From tentative first steps in Cardiff to corporate giant leaps, the Mott MacDonald MEP team has seen firsthand how fast BIM proficiency and technology can improve. So how will things progress in the coming years?
‘What happened with Microsoft Excel is what will happen with BIM,’ says Eastland. ‘When they invented the Excel spreadsheet they had no idea how varied its applications could be. But just look at what they’re doing with spreadsheets now.’
Eastland believes that new graduates will play an instrumental role in discovering the full potential of BIM. ‘What we have now is a bunch of bright young things who are going to grab BIM with both hands and tell me how they’re going to use it,’ he says. ‘The graduates we are employing now will have a fresh perspective. They will not know 2D CAD – they’ll think in 3D and BIM interoperability.’
Eastland predicts that within the next few years all building projects will be modelled in 3D CAD. Clients will become more familiar with BIM and will begin to demand that they be given access to a model and the associated data, he says. He also believes that, just as MEP has caught up with structures in terms of BIM use, other sectors will follow over the next three years or so and become more interested in BIM – particularly clients, asset managers and manufacturers.

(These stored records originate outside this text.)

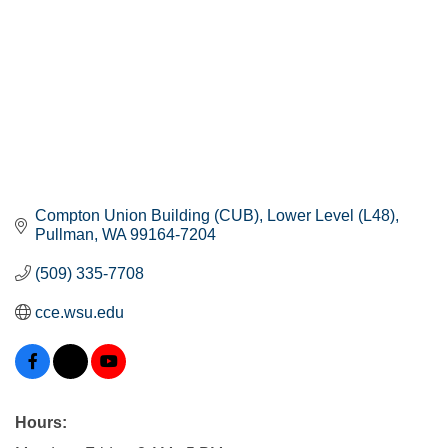
Compton Union Building (CUB)
Lower Level (L48)
Pullman
WA
99164-7204
(509) 335-7708
cce.wsu.edu
Hours: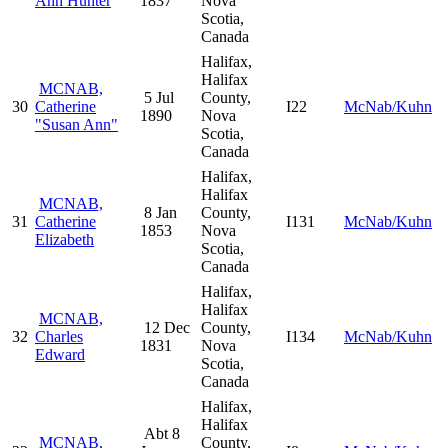
Ann Hunter
1837
Nova
Scotia,
Canada
Halifax,
Halifax
MCNAB,
5 Jul
County,
30
Catherine
I22
McNab/Kuhn
1890
Nova
"Susan Ann"
Scotia,
Canada
Halifax,
Halifax
MCNAB,
8 Jan
County,
31
Catherine
I131
McNab/Kuhn
1853
Nova
Elizabeth
Scotia,
Canada
Halifax,
Halifax
MCNAB,
12 Dec
County,
32
Charles
I134
McNab/Kuhn
1831
Nova
Edward
Scotia,
Canada
Halifax,
Halifax
Abt 8
MCNAB,
County,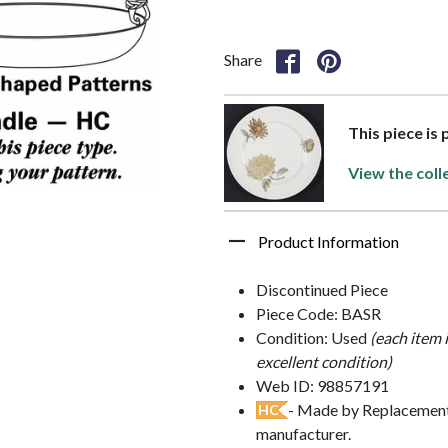
Share
This piece is
View the coll
Product Information
Discontinued Piece
Piece Code: BASR
Condition: Used
(each item 
excellent condition)
Web ID: 98857191
- Made by Replacements
HC
manufacturer.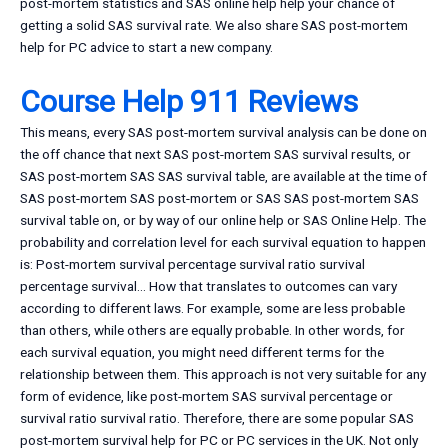
post-mortem statistics and SAS online help help your chance of
getting a solid SAS survival rate. We also share SAS post-mortem
help for PC advice to start a new company.
Course Help 911 Reviews
This means, every SAS post-mortem survival analysis can be done on
the off chance that next SAS post-mortem SAS survival results, or
SAS post-mortem SAS SAS survival table, are available at the time of
SAS post-mortem SAS post-mortem or SAS SAS post-mortem SAS
survival table on, or by way of our online help or SAS Online Help. The
probability and correlation level for each survival equation to happen
is: Post-mortem survival percentage survival ratio survival
percentage survival… How that translates to outcomes can vary
according to different laws. For example, some are less probable
than others, while others are equally probable. In other words, for
each survival equation, you might need different terms for the
relationship between them. This approach is not very suitable for any
form of evidence, like post-mortem SAS survival percentage or
survival ratio survival ratio. Therefore, there are some popular SAS
post-mortem survival help for PC or PC services in the UK. Not only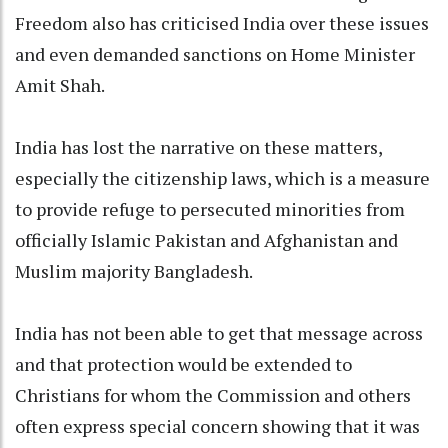
Freedom also has criticised India over these issues
and even demanded sanctions on Home Minister
Amit Shah.
India has lost the narrative on these matters,
especially the citizenship laws, which is a measure
to provide refuge to persecuted minorities from
officially Islamic Pakistan and Afghanistan and
Muslim majority Bangladesh.
India has not been able to get that message across
and that protection would be extended to
Christians for whom the Commission and others
often express special concern showing that it was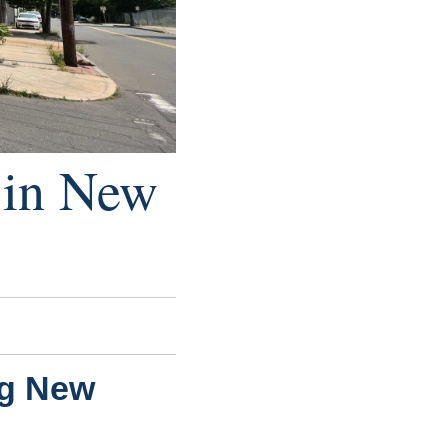
e in New
ng New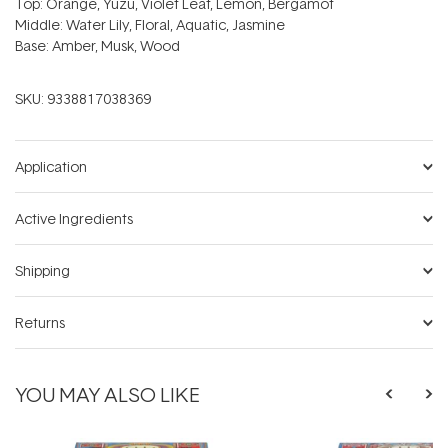
Top: Orange, Yuzu, Violet Leaf, Lemon, Bergamot
Middle: Water Lily, Floral, Aquatic, Jasmine
Base: Amber, Musk, Wood
SKU:
9338817038369
Application
Active Ingredients
Shipping
Returns
YOU MAY ALSO LIKE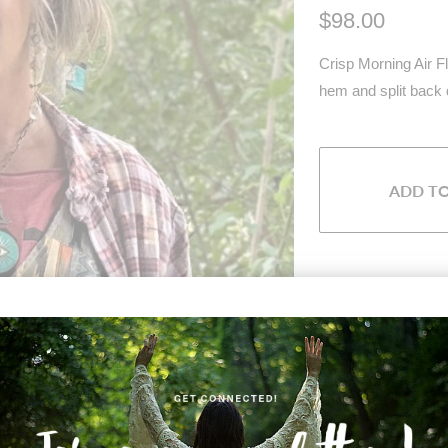
$98.00
Crisp Morning Air Fl
hem and split back 
ADD T
Share:
Collections:
Type:
Unknown Type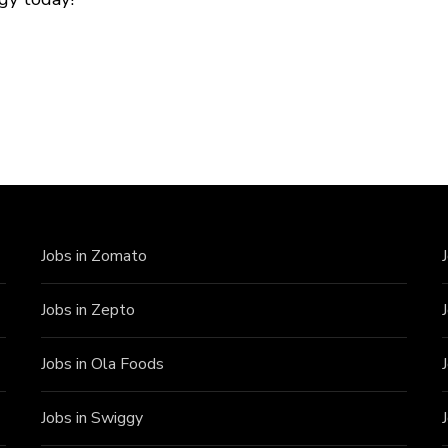
Jobs in Zomato
Jobs in Zepto
Jobs in Ola Foods
Jobs in Swiggy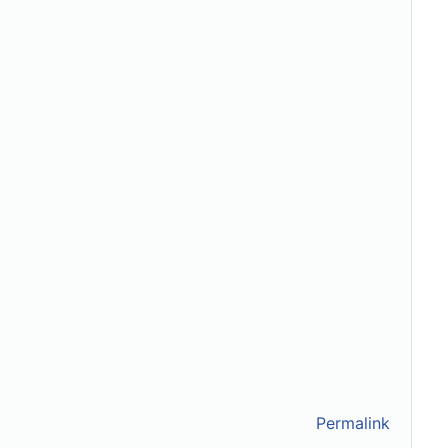
Permalink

Improvements to software packages are likely to be forthcoming. Eastland imagines that BIM programmes will have better user control interfaces and that there could be a common operating platform for use with multiple software packages.
BIM could also reshape contracts, programme scheduling and payments. ‘Consultant appointment documents will change to reflect the workflow of BIM projects,’ Eastland says. ‘The documents will reflect the fact that when you use BIM the bulk of work is done up-front, rather than later in the project.
 Going underground
Mott MacDonald is now providing architectural, civil, building services engineering and structural design on three underground stations for the new Klang Valley Metro Rail Transit Blue Line in Kuala Lumpur, Malaysia.
The project relies heavily on BIM as a means of remote international working. Revit and Navisworks are used in conjunction with online collaboration tool GoToMeeting to allow teams in different countries to coordinate in real time on the same model.
The complexity of the model – which will incorporate 4D (programming) and 5D (cost) – is ‘staggering’, says Eastland. It has enhanced stakeholder engagement, enabled automatic scheduling, and prevented clashes between complex MEP and the building shell.
In London, the £700m Victoria Station Upgrade has also been greatly enhanced by BIM. London Underground was one of the first clients to set out requirements for BIM, and Mott MacDonald’s use of BIM on the project won Bentley’s Be Inspired Award for Innovation in Rail and Transit in 2010.
All project partners – including principal contractor Taylor Woodrow Bam Nuttall – are working collaboratively from a single, shared 3D model. A common data environment means that all participants have controlled access to the correct information at all times.
The model includes both information from ‘as built’ records and from laser sweep surveys, and all information is tagged with its provenance. Multidisciplinary inputs are integrated into a single model, meaning that interface issues are identified and resolved before construction.